Migrant workers, especially women and children, are often vulnerable to exploitation and abuse.
Credits: Pascale Palmer/CAFOD

Caritas Internationalis exige a las Conferencia Internacional del Trabajo (1-17 de junio, Ginebra) la creación de una protección legal para los trabajadores domésticos, con la adopción del Convenio y Recomendación “Trabajo decente para los trabajadores domésticos”.

Declaración de Caritas Internationalis para la CIT 2011

Caritas ha estado realizando acciones de incidencia defendiendo los derechos de los trabajadores domésticos migrantes con su campaña “Bajo el mismo, bajo la misma ley”. Con frecuencia, los trabajadores migrantes, especialmente las mujeres y los niños, son vulnerables a la explotación y los abusos.

Caritas quiere que sea plenamente reconocido el Artículo 7 del convenio propuesto, relativo a los trabajadores domésticos migrantes. El Convenio está propuesto por la Organización Internacional del Trabajo. Si fuera adoptado por la Conferencia, pasaría luego a la subsiguiente ratificación e implementación en legislaciones nacionales y derecho internacional.

Caritas participará en un evento paralelo, los días 3-4 de junio, junto con sus organizaciones asociadas en el Centro Ecuménico de Ginebra.

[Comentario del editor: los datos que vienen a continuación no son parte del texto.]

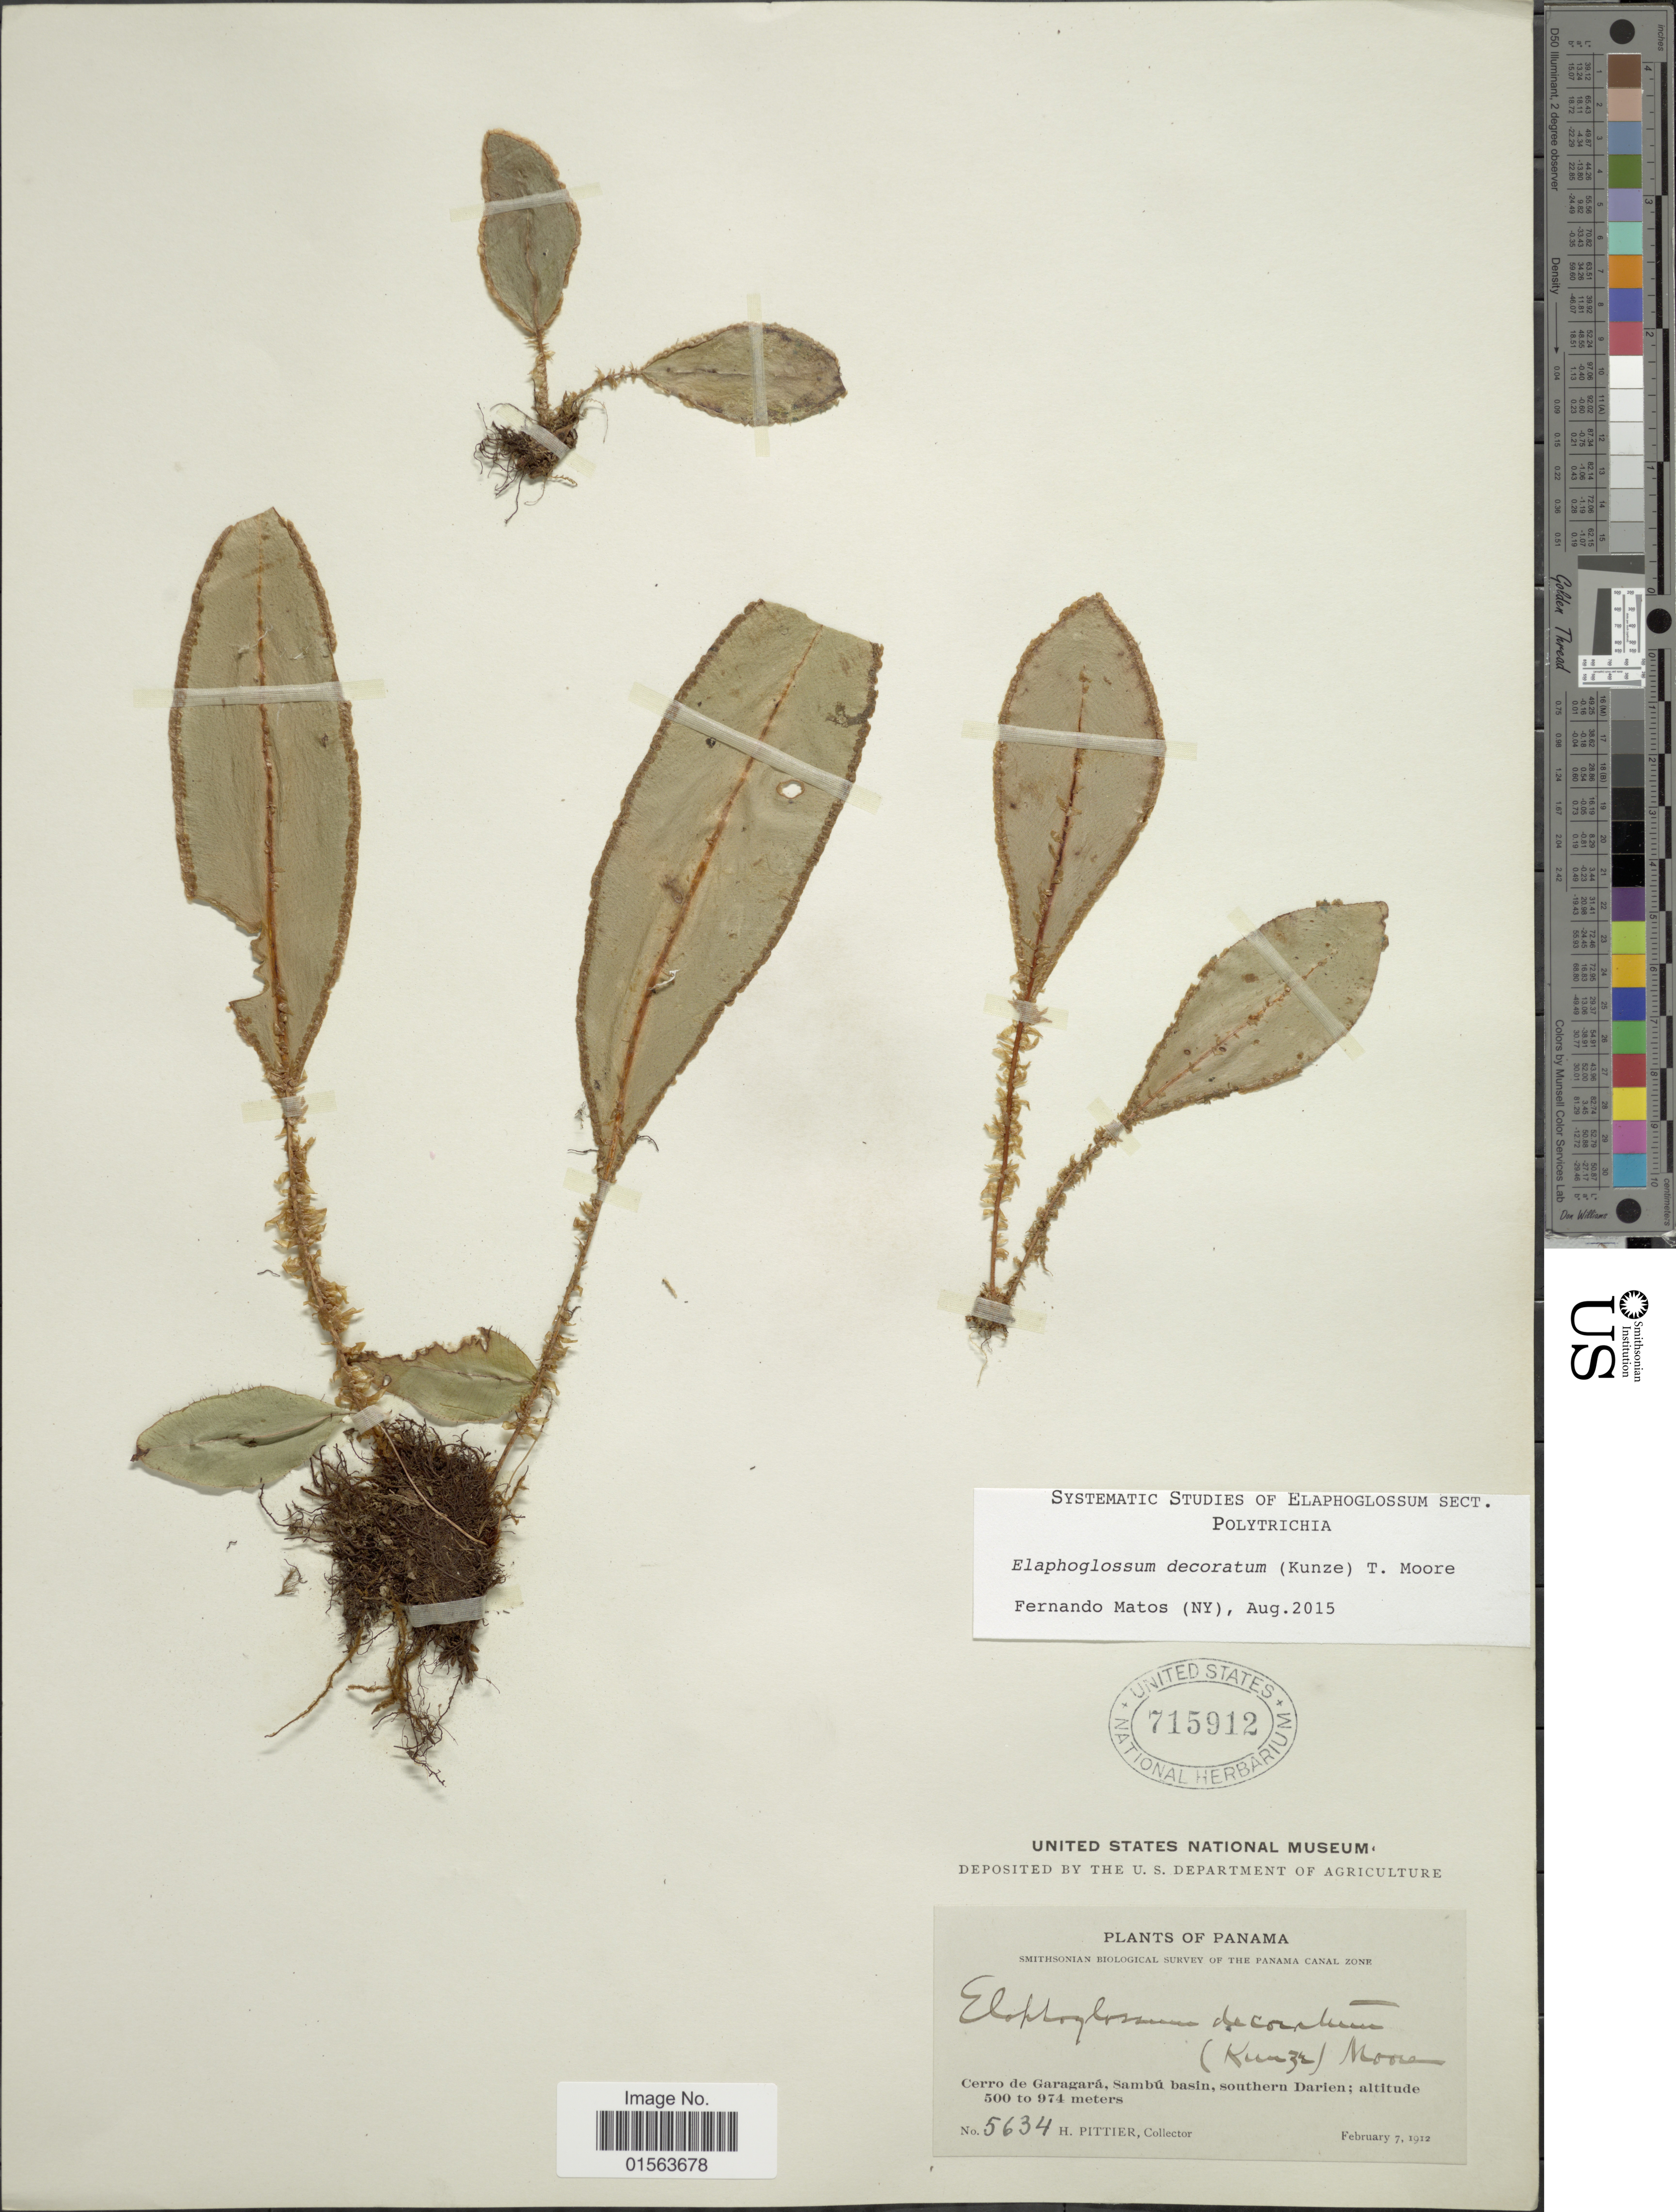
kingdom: Plantae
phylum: Tracheophyta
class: Polypodiopsida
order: Polypodiales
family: Dryopteridaceae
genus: Elaphoglossum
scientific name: Elaphoglossum decoratum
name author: (Kunze) T. Moore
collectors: H. F. Pittier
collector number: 5634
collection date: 1912-02-07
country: Panama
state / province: Darién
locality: Cerro de Garagara, Sambu basin, southern Darien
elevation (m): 500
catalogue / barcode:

Martina Liebsch, Directora de Incidencia de Caritas Internationalis, afirma: “No tenemos leyes adecuadas para la protección de los trabajadores domésticos. La Conferencia Internacional del Trabajo es un paso importante en el desarrollo de normas laborales para los trabajadores migrantes. La protección de personas vulnerables, como son los trabajadores domésticos y especialmente los migrantes, es un deber moral”.

Caritas indica también asuntos que considera de vital relevancia para proteger a los trabajadores migrantes. Los menores de 18 años no deberían trabajar en el sector doméstico como profesionales. A Caritas le preocupa particularmente que aquellos que son migrantes deban hacer frente a un mayor riesgo de abusos. Están aislados, separados de sus familias y dependen casi completamente de sus empleadores. Si necesitan trabajar, es necesario defender su derecho a la enseñanza.

Los trabajadores migrantes que hayan sufrido abusos deben tener realmente acceso a la justicia y la compensación. Durante el proceso y tramitación legal, Caritas considera que los inmigrantes deben poder tener la posibilidad de quedarse en el país de destinación.

Es necesario un seguimiento eficaz de las agencias de empleo, para poner fin a las prácticas abusivas. Alguna de ellas cobran altos honorarios, sin poner a disposición medidas de protección, ni acceso a la justicia. Deberían renovar sus licencias regularmente y habría que cerrar aquellas que no respeten las reglas.

Los gobiernos deberían consentir a los trabajadores migrantes beneficiarse de las contribuciones que paguen durante su vida laboral, en el país interesado, en forma de planes de pensión, que pueden ser transferidos a sus propios países.

Es necesario establecer un sistema de capacitación y diplomas, con el fin de que el trabajo doméstico sea reconocido oficialmente como una profesión.

Los trabajadores domésticos migrantes deben poder negociar su convenio colectivo, compartir experiencias y apoyo. Hay que reconocer su vulnerabilidad ante el aislamiento y sufrimientos psicológicos.